From Battlefield Evacuation to Bladder Evacuation: Spinal Cord Injuries
Kevin Pranikoff, MD
An Ailment Not To Be Treated
Spinal Cord injuries had such a poor prognosis before the mid-twentieth century that - since ancient times - they were generally approached as an ailment not to be treated.
Lord Admiral Sir Horatio Nelson (1758-1805) at the Battle of Trafalgar, Oct 20, 1805 received snipers’ bullets to the chest and spine. Nothing could be done for him.
General George Patton (1885-1945) sustained a spinal cord injury in a motor vehicle crash only months after the conclusion of the war in the European theater. He knew there was no cure for the injury (an ailment not to be treated) and refused all treatment. He was reported to have died of cardiovascular complications while still hospitalized.
Rear-Admiral Sir Horatio Nelson,
(1758-1805)
Wikipedia
George S. Patton (1885-1945)
Library of Congress
MASH Evacuation
National Library of Medicine
MASH Units
After witnessing their effectiveness in transporting downed pilots in 1950, General Douglas McArthur determined that helicopters should become part of wartime medical units. The workhorse became the Bell Aircraft’s H-13D made in Buffalo, NY; it allowed spinal cord injured patients to get care more quickly and thus survive. This placed pressure on our military, veterans’ and academic healthcare systems to determine how to care for these injuries and the patients who have them.

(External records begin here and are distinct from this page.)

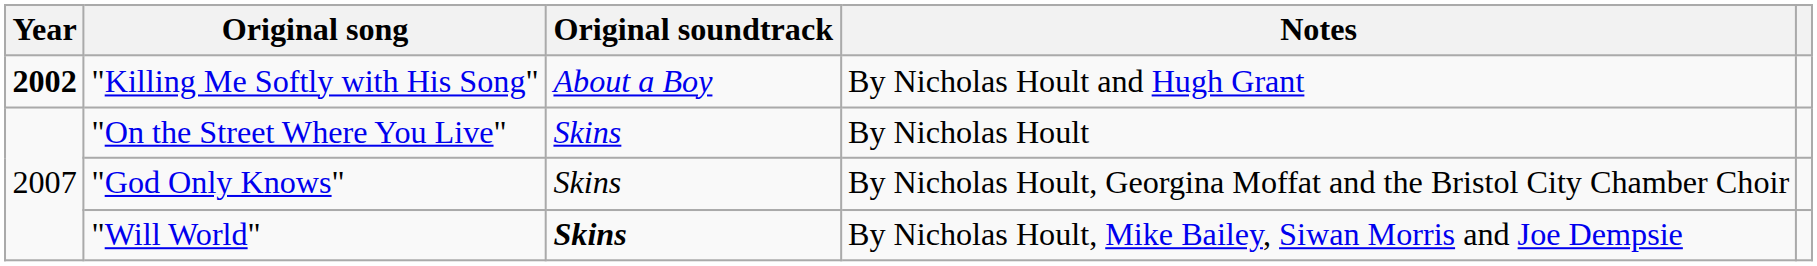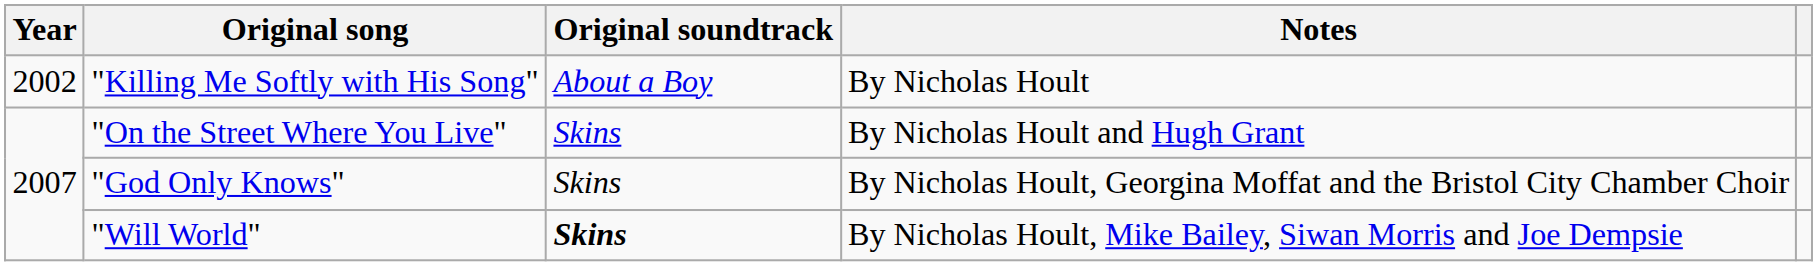"Killing Me Softly with His Song" | Year: bold -> normal
"Killing Me Softly with His Song" | Notes: By Nicholas Hoult and Hugh Grant -> By Nicholas Hoult
"On the Street Where You Live" | Notes: By Nicholas Hoult -> By Nicholas Hoult and Hugh Grant
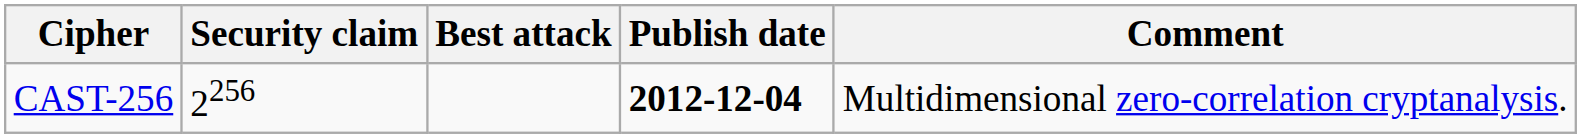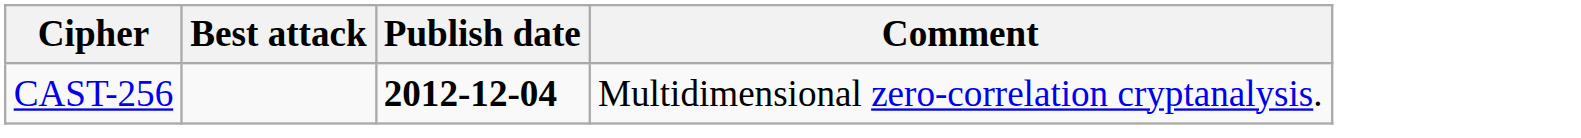- column: Security claim | 2256
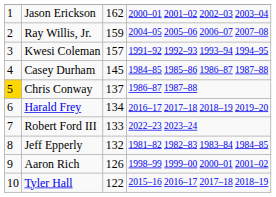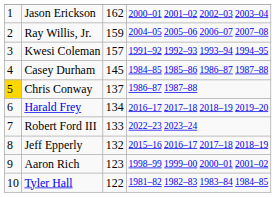Jeff Epperly | column 4: 1981–82 1982–83 1983–84 1984–85 -> 2015–16 2016–17 2017–18 2018–19
Aaron Rich | column 3: 126 -> 123
Tyler Hall | column 4: 2015–16 2016–17 2017–18 2018–19 -> 1981–82 1982–83 1983–84 1984–85
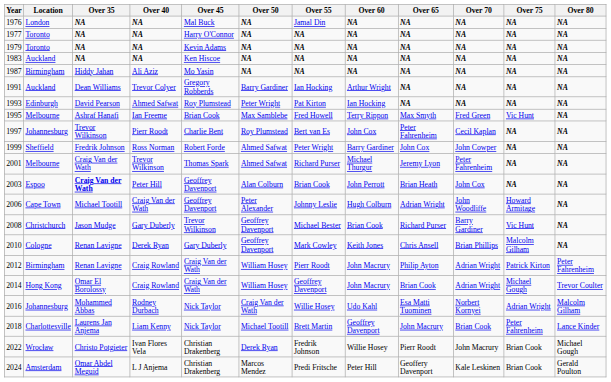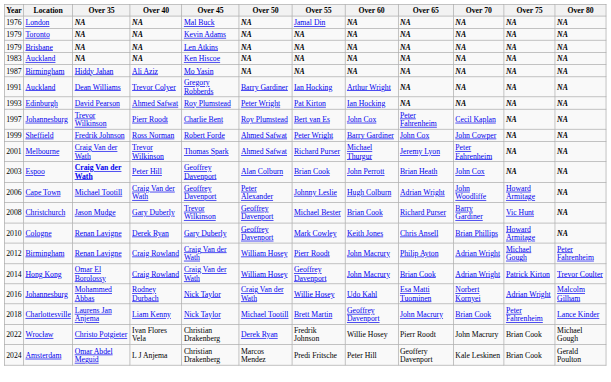- row: 1977 | Toronto | NA | NA | Harry O'Connor | NA | NA | NA | NA | NA | NA | NA
+ row: 1979 | Brisbane | NA | NA | Len Atkins | NA | NA | NA | NA | NA | NA | NA
- row: 1995 | Melbourne | Ashraf Hanafi | Ian Freeme | Brian Cook | Max Samblebe | Fred Howell | Terry Rippon | Max Smyth | Fred Green | Vic Hunt | NA
2010 | Over 75: Malcolm Gilham -> Howard Armitage
2012 | Over 75: Patrick Kirton -> Michael Gough
2014 | Over 75: Michael Gough -> Patrick Kirton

National Spinal Injuries Center
At the outset, renal disease, largely as a result of their urologic status, was the most common cause of death of these patients.
In 1944, the National Spinal Injuries Center at Stoke Mandeville Hospital was set up to treat World War II injuries. Sir Ludwig Guttmann (1899 – 1980), a Jewish neurosurgeon, revolutionized the care of these patients. He introduced a sterile, no-touch technique of intermittent catheterization for his patients that was very successful but also very resource- and time-intensive.
In the initial survival data from Stoke Mandeville (1943-1972), the urinary system is listed as the number one cause of death, responsible for 22% of deaths during that time period. For the 1973-1990 time period - a more fully mature period for modern neurogenic bladder management - the urinary system fell to number four, causing only 9% of the deaths.
From Soldiers to Civilians
Ernest “Pappy” Bors, M.D. (1900-1990) joined the staff of the first US spinal cord injury center at Birmingham General Army hospital (now Long Beach VA) in 1944. Although Bors and his partner, Estin Comarr, attempted to institute Dr. Guttmann’s protocols at the Rancho Los Amigos Rehabilitation Center, they were unable to afford the staff and supplies. So they initiated non-physician-performed catheterizations for quadriplegics and self-catheterization for those who were able. They dispensed with gowns and masks but continued sterile technique with comparable outcomes.
In 1972, Drs. Jack Lapides, Ananias Diokno and others at the University of Michigan reported on their experience with clean intermittent self-catheterization based upon Dr. Lapides’ theory that it is not the bacteriuria to fear, but rather retention and bladder distention that must be prevented. This mode of therapy has now become the worldwide standard, not only for neurogenic bladders but for the many neobladders or urinary pouches constructed for patients with nonfunctional or surgically-removed bladders.
Dr. Edward McGuire, studying patients with spina bifida at the Yale University School of Medicine, demonstrated that those with a urethral leak point pressure greater than 40 cm/H2O had a greater likelihood of upper tract deterioration than those with lower pressures. He subsequently demonstrated that utilizing clean intermittent catheterization, as proposed by Lapides, and maintaining bladder storage pressure - with anticholinergics if necessary - at under 40 cm/H2O is safe management for spinal cord injury patients with neurogenic bladders.